Characteristics and Function in Action
Some types of fungi provide incredible examples of the variety of life strategies out there. Perhaps the most fascinating fungi in this regard are the entomopathogenic fungi. “Entomo” means related to insects, and “pathogenic” means causing disease. So, these are fungi that cause a very peculiar ailment in insects.
First, a spore becomes airborne. An insect eventually breathes in the free-floating spore and becomes infected. The spore will develop into a fungus inside the body of the insect and eventually hijack the insect’s nervous system, creating a literal zombie! The fungus forces the insect to climb to a high place and hold on for dear life. Then, the fungus begins to create the fruiting body which erupts out of the insect’s body and releases its spores. Then, the process can start all over again!

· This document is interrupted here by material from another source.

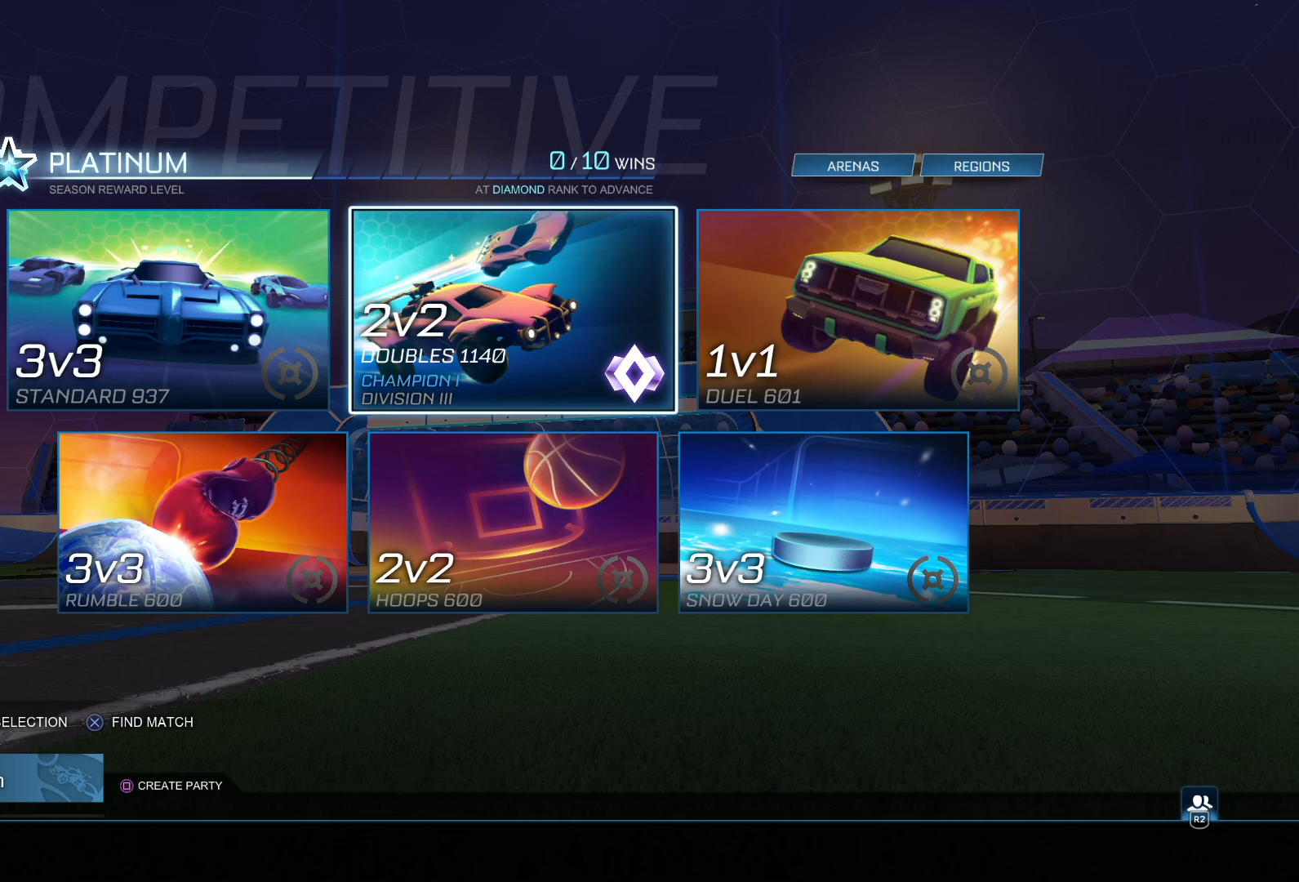
Gameplay with a controller (PlayStation layout); each line is a JSON object with the inputs held at the frame after it. "events" lists button and stick changes between this image and that frame as [ms after this image, input, new state], when the widget could be followed in between.
{"buttons": [], "left_stick": "center", "right_stick": "center", "events": []}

The characteristics of fungi not only function to keep the organism alive and reproduce, they also function on a broad ecological scale. For example, the fruiting bodies of fungus are important food and medicine for many animals, including humans! The mycelium is incredibly important for the forest as a whole. In fact, without mycelium, the soil wouldn’t have enough “glue” to keep it together and would wash away entirely. Many fungi have extremely important symbiotic relationships with plants and animals. Perhaps the most notable of these relationships are fungi called mycorrhizae. Mycorrhizae associate with plant roots, and are essential for plants to acquire important nutrients like phosphorus that are otherwise inaccessible to the fungus’ above-ground counterpart.
Hopefully, you now have a better understanding of fungi characteristics and what their function is!